* **Exercise description**
Pictures excluded, return the lines below from the first through the line holding "fotot tregojnë se aktorët po miqësohen p".

### Task data ###

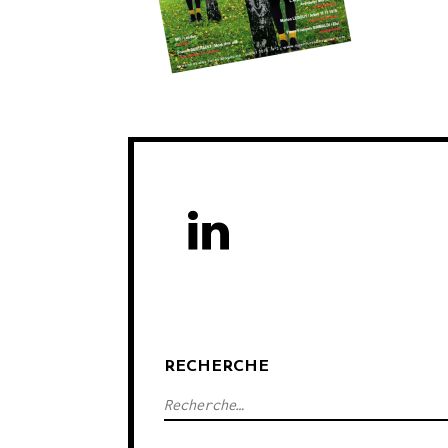
RECHERCHE
R
e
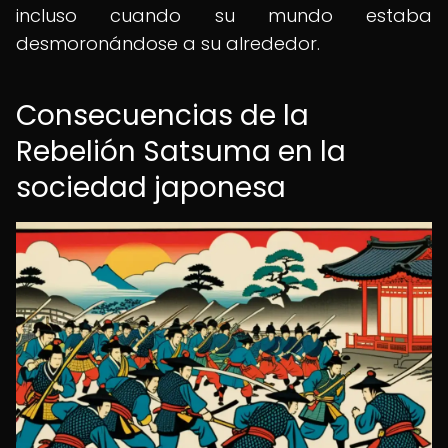
incluso cuando su mundo estaba
desmoronándose a su alrededor.
Consecuencias de la
Rebelión Satsuma en la
sociedad japonesa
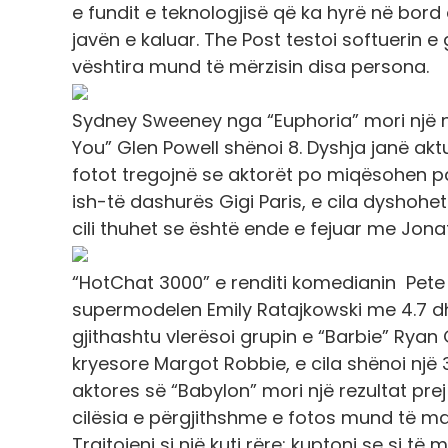
e fundit e teknologjisë që ka hyrë në bord
javën e kaluar. The Post testoi softuerin e 
vështira mund të mërzisin disa persona.
Sydney Sweeney nga “Euphoria” mori një no
You” Glen Powell shënoi 8. Dyshja janë ak
fotot tregojnë se aktorët po miqësohen p
ish-të dashurës Gigi Paris, e cila dyshohet
cili thuhet se është ende e fejuar me Jon
“HotChat 3000” e renditi komedianin Pete 
supermodelen Emily Ratajkowski me 4.7 dhe
gjithashtu vlerësoi grupin e “Barbie” Ryan Go
kryesore Margot Robbie, e cila shënoi një 3
aktores së “Babylon” mori një rezultat pre
cilësia e përgjithshme e fotos mund të m
Trajtojeni si një kuti rëre; kuptoni se si t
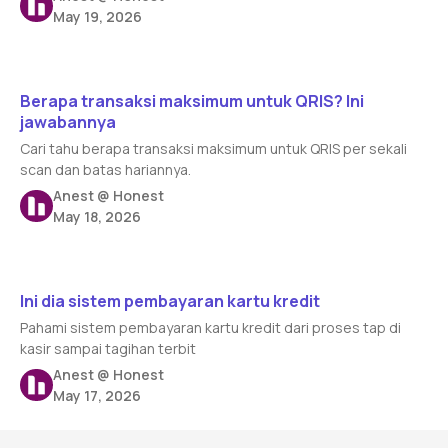
May 19, 2026
Read article
Berapa transaksi maksimum untuk QRIS? Ini
jawabannya
Cari tahu berapa transaksi maksimum untuk QRIS per sekali
scan dan batas hariannya.
Anest @ Honest
May 18, 2026
Read article
Ini dia sistem pembayaran kartu kredit
Pahami sistem pembayaran kartu kredit dari proses tap di
kasir sampai tagihan terbit
Anest @ Honest
May 17, 2026
Footer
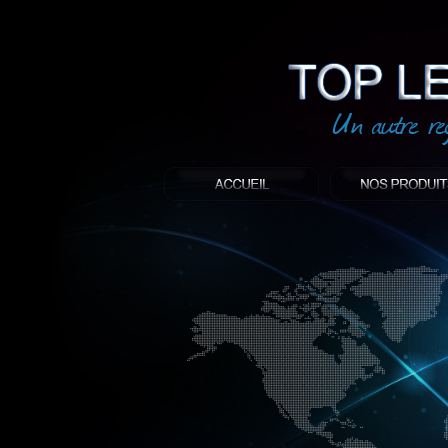
led
: Top led world
Produit décoratif led
Objet publicitaire led
éclairage blanc led
Enseigne publicitaire
Fabriquant et distributeur français de 
gamme à base de LED.
led, Topledworld, top led world, top led
économie énergie, edf, lumière, lumiere,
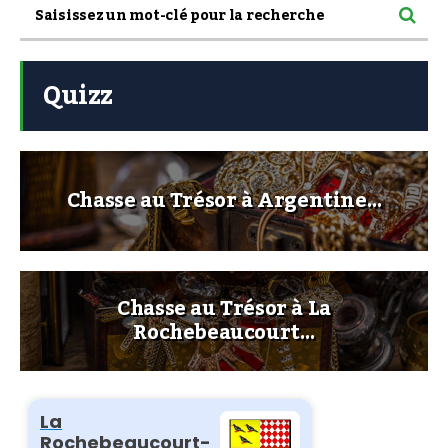
Quizz
Chasse au Trésor à Argentine…
Chasse au Trésor à La
Rochebeaucourt…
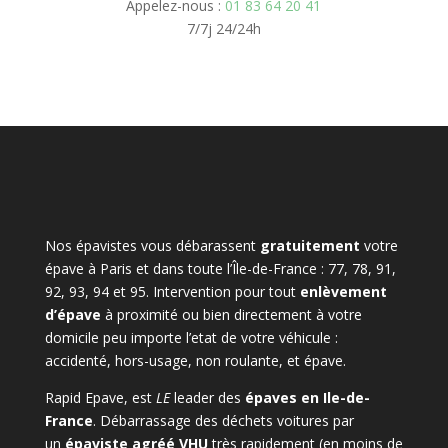
Appelez-nous :
01 83 64 20 41
7/7j 24/24h
Nos épavistes vous débarassent
gratuitement
votre
épave à Paris et dans toute l’Île-de-France : 77, 78, 91,
92, 93, 94 et 95. Intervention pour tout
enlèvement
d’épave
à proximité ou bien directement à votre
domicile peu importe l’etat de votre véhicule :
accidenté, hors-usage, non roulante, et épave.
Rapid Epave, est
LE
leader des
épaves en Ile-de-
France
. Débarrassage des déchets voitures par
un
épaviste agréé VHU
très rapidement (en moins de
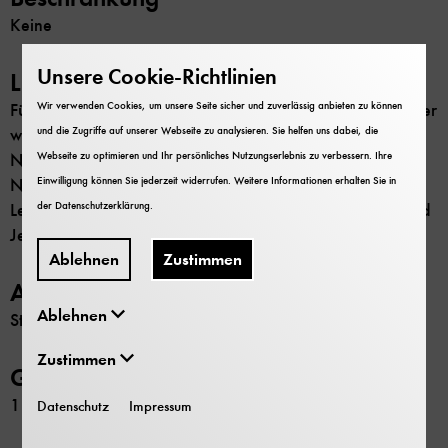
Keine
Unsere Cookie-Richtlinien
Literatur
Wir verwenden Cookies, um unsere Seite sicher und zuverlässig anbieten zu können
Füchtbauer, Heinrich von: Georg Simon Ohm. Ein Forscher
und die Zugriffe auf unserer Webseite zu analysieren. Sie helfen uns dabei, die
wächst aus seiner Väter Art. 2. Aufl., Bonn 1947
Webseite zu optimieren und Ihr persönliches Nutzungserlebnis zu verbessern. Ihre
Nürmberger, Bernd (Hrsg.): Georg Simon Ohm.
Einwilligung können Sie jederzeit widerrufen. Weitere Informationen erhalten Sie in
Nachgelassene Schriften und Dokumente aus seinem
der
Datenschutzerklärung
.
Leben, kommentiert von Walter Füchtbauer. Erlangen und
Jena 2002
Ablehnen
Zustimmen
Archivverweise
Ablehnen
Stadtarchiv Erlangen
Zustimmen
GND-Nr.
118736116
Datenschutz
Impressum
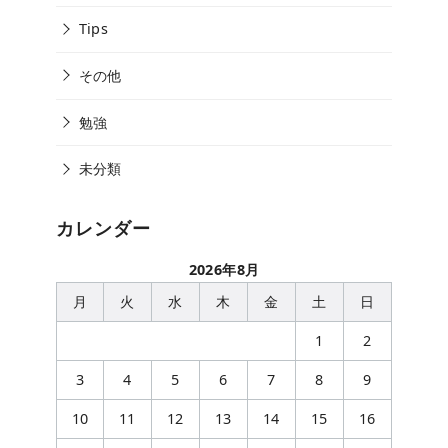
Tips
その他
勉強
未分類
カレンダー
2026年8月
月
火
水
木
金
土
日
1
2
3
4
5
6
7
8
9
10
11
12
13
14
15
16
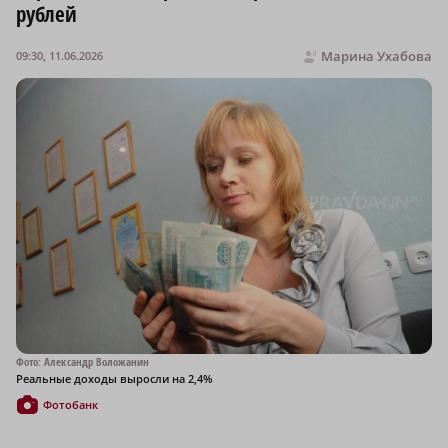
рублей
Марина Ухабова
09:30, 11.06.2026
Фото: Александр Воложанин
Реальные доходы выросли на 2,4%
Фотобанк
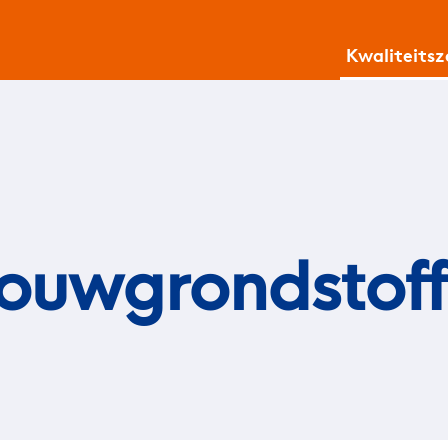
Kwaliteits
Bouwgrondstoff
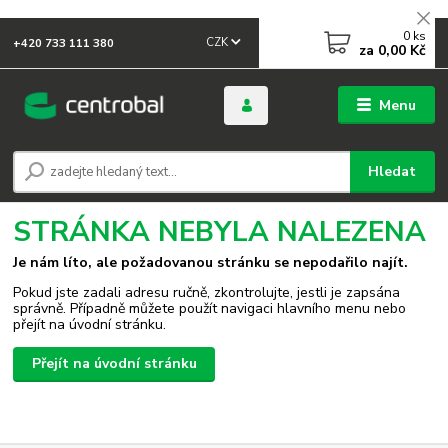
0
ks
CZK
+420 733 111 380
za
0,00 Kč
Menu
Hledat
STRÁNKA NEBYLA NALEZENA
Je nám líto, ale požadovanou stránku se nepodařilo najít.
Pokud jste zadali adresu ručně, zkontrolujte, jestli je zapsána
správně. Případně můžete použít navigaci hlavního menu nebo
přejít na úvodní stránku.
Přejít na úvodní stránku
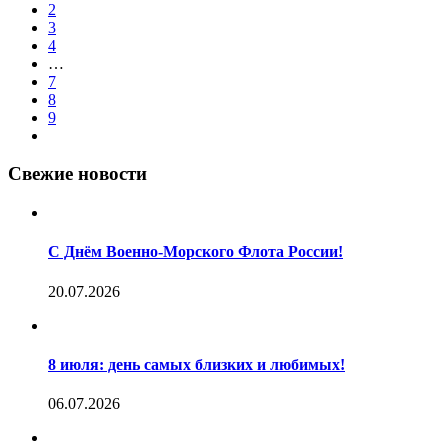
2
3
4
…
7
8
9
Свежие новости
С Днём Военно-Морского Флота России!
20.07.2026
8 июля: день самых близких и любимых!
06.07.2026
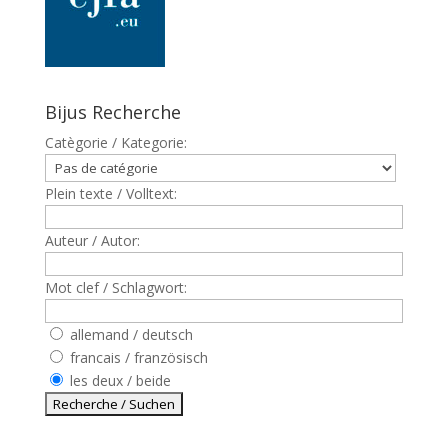
Bijus Recherche
Catègorie / Kategorie:
Plein texte / Volltext:
Auteur / Autor:
Mot clef / Schlagwort:
allemand / deutsch
francais / französisch
les deux / beide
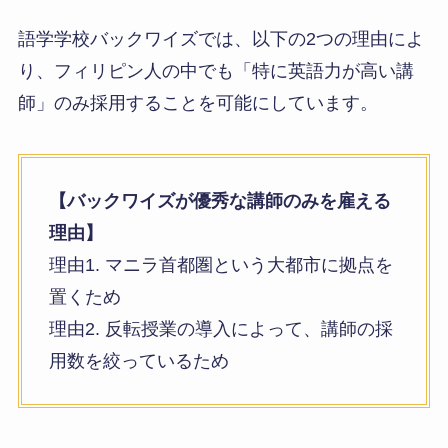
語学学校バックワイズでは、以下の2つの理由によ
り、フィリピン人の中でも「特に英語力が高い講
師」のみ採用することを可能にしています。
【バックワイズが優秀な講師のみを雇える
理由】
理由1. マニラ首都圏という大都市に拠点を
置くため
理由2. 反転授業の導入によって、講師の採
用数を絞っているため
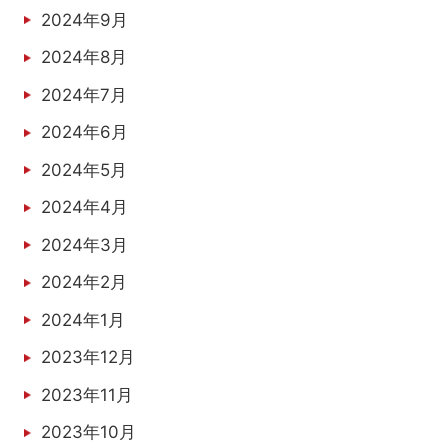
2024年9月
2024年8月
2024年7月
2024年6月
2024年5月
2024年4月
2024年3月
2024年2月
2024年1月
2023年12月
2023年11月
2023年10月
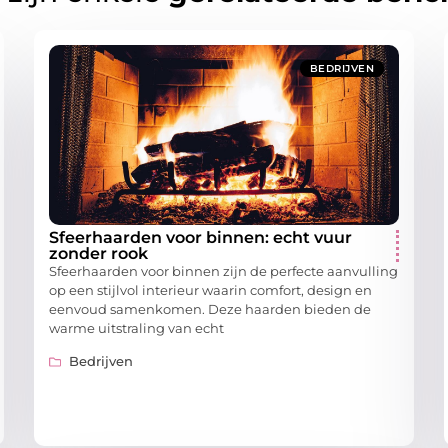
BEDRIJVEN
Sfeerhaarden voor binnen: echt vuur
zonder rook
Sfeerhaarden voor binnen zijn de perfecte aanvulling
op een stijlvol interieur waarin comfort, design en
eenvoud samenkomen. Deze haarden bieden de
warme uitstraling van echt
Bedrijven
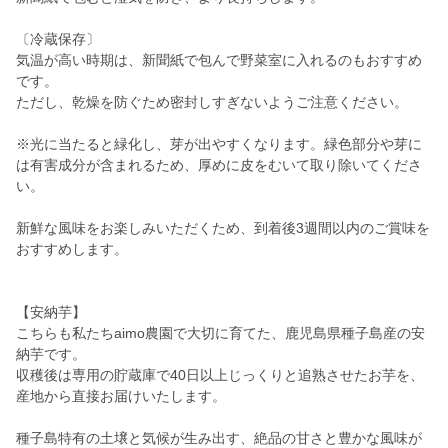
〔冷蔵保存〕
気温が高い時期は、新聞紙で包んで野菜室に入れるのもおすすめ
です。
ただし、乾燥を防ぐため密封しすぎないようご注意ください。
※光に当たると緑化し、芽が出やすくなります。緑色部分や芽に
は有害成分が含まれるため、厚めに皮をむいて取り除いてくださ
い。
新鮮な風味をお楽しみいただくため、到着後3週間以内のご賞味を
おすすめします。
【安納芋】
こちらも私たちaimo農園で大切に育てた、鹿児島県種子島産の安
納芋です。
収穫後は専用の貯蔵庫で40日以上じっくりと追熟させたお芋を、
産地から直接お届けいたします。
種子島特有の土壌と気候が生み出す、絶品の甘さと豊かな風味が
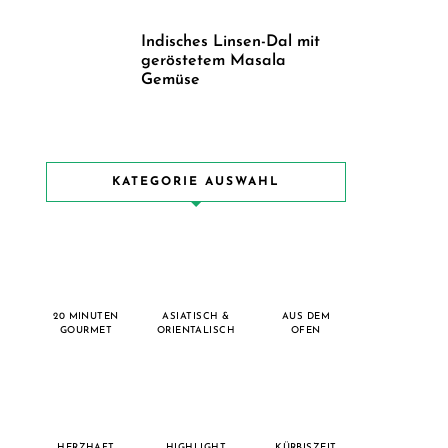
Indisches Linsen-Dal mit
geröstetem Masala
Gemüse
KATEGORIE AUSWAHL
20 MINUTEN
ASIATISCH &
AUS DEM
GOURMET
ORIENTALISCH
OFEN
HERZHAFT
HIGHLIGHT
KÜRBISZEIT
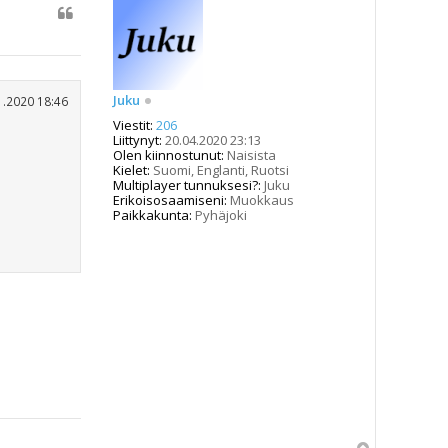
Juku
1.2020 18:46
Viestit:
206
Liittynyt:
20.04.2020 23:13
Olen kiinnostunut:
Naisista
Kielet:
Suomi, Englanti, Ruotsi
Multiplayer tunnuksesi?:
Juku
Erikoisosaamiseni:
Muokkaus
Paikkakunta:
Pyhäjoki
Y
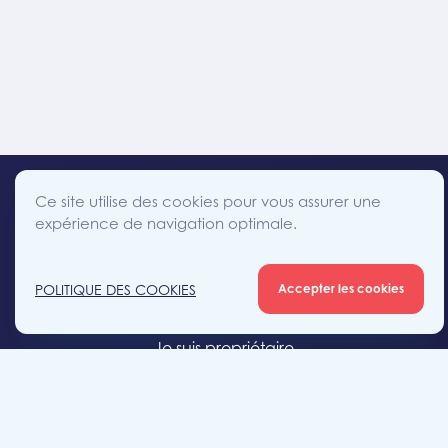
Ce site utilise des cookies pour vous assurer une
expérience de navigation optimale.
facebook
instagram
linkedin
twitter
Accès direct
POLITIQUE DES COOKIES
Accepter les cookies
Je cherche un bien
Je suis propriétaire
Projets neufs
Estimation gratuite
Location & gestion locative
Syndic de copropriété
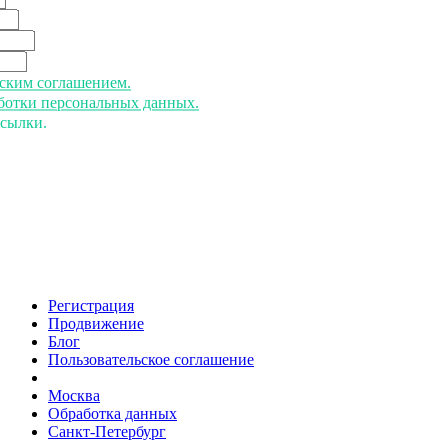
ьским соглашением.
аботки персональных данных.
ссылки.
Регистрация
Продвижение
Блог
Пользовательское соглашение
напишите нам
Москва
Обработка данных
Санкт-Петербург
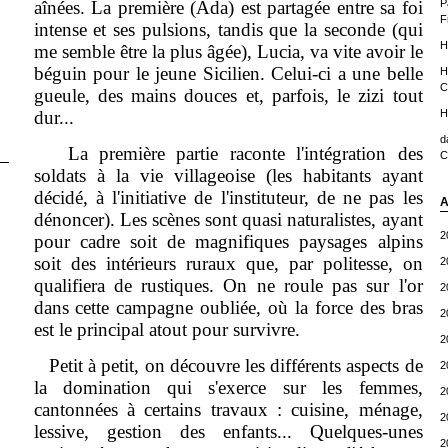
aînées. La première (Ada) est partagée entre sa foi
P
F
intense et ses pulsions, tandis que la seconde (qui
H
me semble être la plus âgée), Lucia, va vite avoir le
béguin pour le jeune Sicilien. Celui-ci a une belle
H
C
gueule, des mains douces et, parfois, le zizi tout
dur...
H
d
La première partie raconte l'intégration des
C
soldats à la vie villageoise (les habitants ayant
décidé, à l'initiative de l'instituteur, de ne pas les
A
dénoncer). Les scènes sont quasi naturalistes, ayant
2
pour cadre soit de magnifiques paysages alpins
soit des intérieurs ruraux que, par politesse, on
2
qualifiera de rustiques. On ne roule pas sur l'or
2
dans cette campagne oubliée, où la force des bras
2
est le principal atout pour survivre.
2
Petit à petit, on découvre les différents aspects de
2
la domination qui s'exerce sur les femmes,
2
cantonnées à certains travaux : cuisine, ménage,
2
lessive, gestion des enfants... Quelques-unes
2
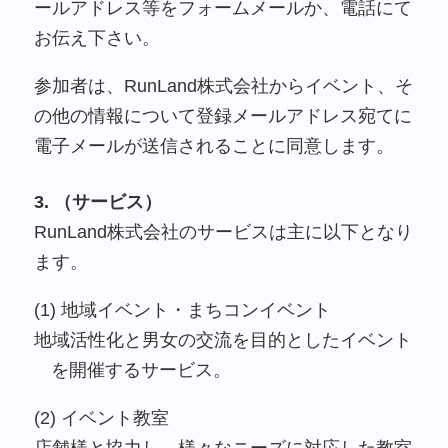
ールアドレス等をフォームメールか、電話にて
お伝え下さい。
参加者は、RunLand株式会社からイベント、そ
の他の情報について登録メールアドレス宛てに
電子メールが送信されることに同意します。
3. （サービス）
RunLand株式会社のサービスは主に以下となり
ます。
(1) 地域イベント・まちコンイベント
地域活性化と男女の交流を目的としたイベント
を開催するサービス。
(2) イベント教室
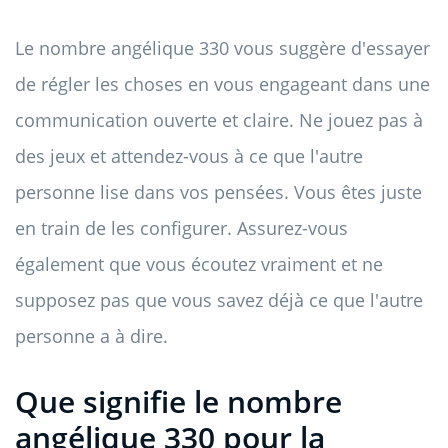
Le nombre angélique 330 vous suggère d'essayer
de régler les choses en vous engageant dans une
communication ouverte et claire. Ne jouez pas à
des jeux et attendez-vous à ce que l'autre
personne lise dans vos pensées. Vous êtes juste
en train de les configurer. Assurez-vous
également que vous écoutez vraiment et ne
supposez pas que vous savez déjà ce que l'autre
personne a à dire.
Que signifie le nombre
angélique 330 pour la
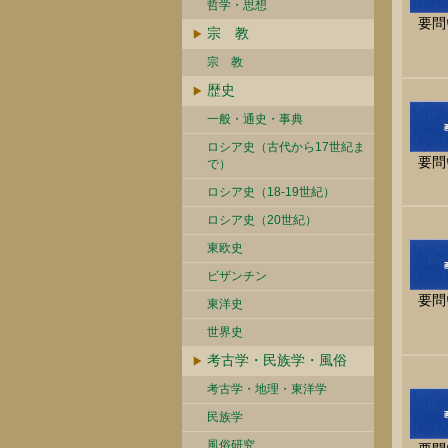
哲学・思想
要問
宗 教
宗 教
歴史
一般・通史・事典
ロシア史（古代から17世紀ま
要問
で）
ロシア史（18-19世紀）
ロシア史（20世紀）
東欧史
ビザンチン
要問
東洋史
世界史
考古学・民族学・風俗
考古学・地理・東洋学
民族学
風俗研究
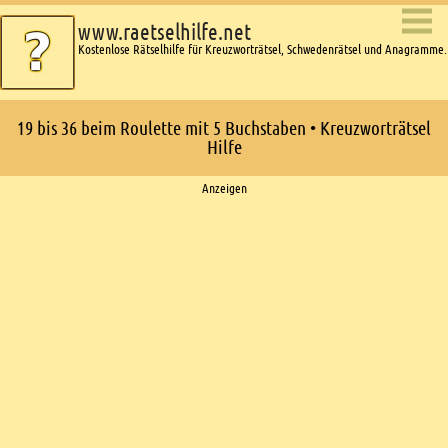
www.raetselhilfe.net
Kostenlose Rätselhilfe für Kreuzworträtsel, Schwedenrätsel und Anagramme.
19 bis 36 beim Roulette mit 5 Buchstaben • Kreuzworträtsel
Hilfe
Ads
Anzeigen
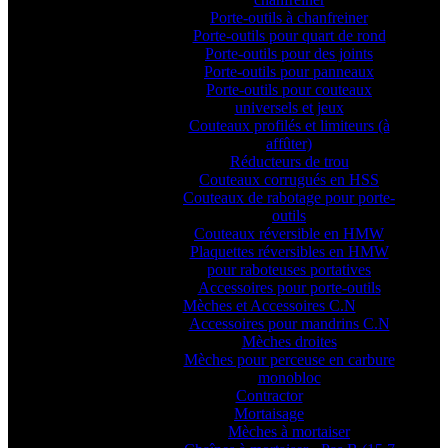
Porte-outils à chanfreiner
Porte-outils pour quart de rond
Porte-outils pour des joints
Porte-outils pour panneaux
Porte-outils pour couteaux
universels et jeux
Couteaux profilés et limiteurs (à
affûter)
Réducteurs de trou
Couteaux corrugués en HSS
Couteaux de rabotage pour porte-
outils
Couteaux réversible en HMW
Plaquettes réversibles en HMW
pour raboteuses portatives
Accessoires pour porte-outils
Mèches et Accessoires C.N
Accessoires pour mandrins C.N
Mèches droites
Mèches pour perceuse en carbure
monobloc
Contractor
Mortaisage
Mèches à mortaiser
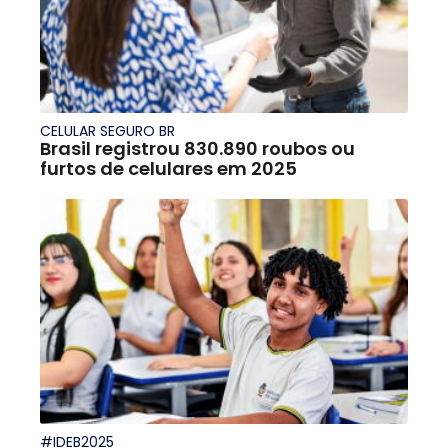
CELULAR SEGURO BR
Brasil registrou 830.890 roubos ou
furtos de celulares em 2025
#IDEB2025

###

* **Response**
RECHERCHE
R
e
incluso cuando su mundo estaba
desmoronándose a su alrededor.
Consecuencias de la
Rebelión Satsuma en la
sociedad japonesa
e fundit e teknologjisë që ka hyrë në bord
javën e kaluar. The Post testoi softuerin e 
vështira mund të mërzisin disa persona.
Sydney Sweeney nga “Euphoria” mori një no
You” Glen Powell shënoi 8. Dyshja janë ak
fotot tregojnë se aktorët po miqësohen p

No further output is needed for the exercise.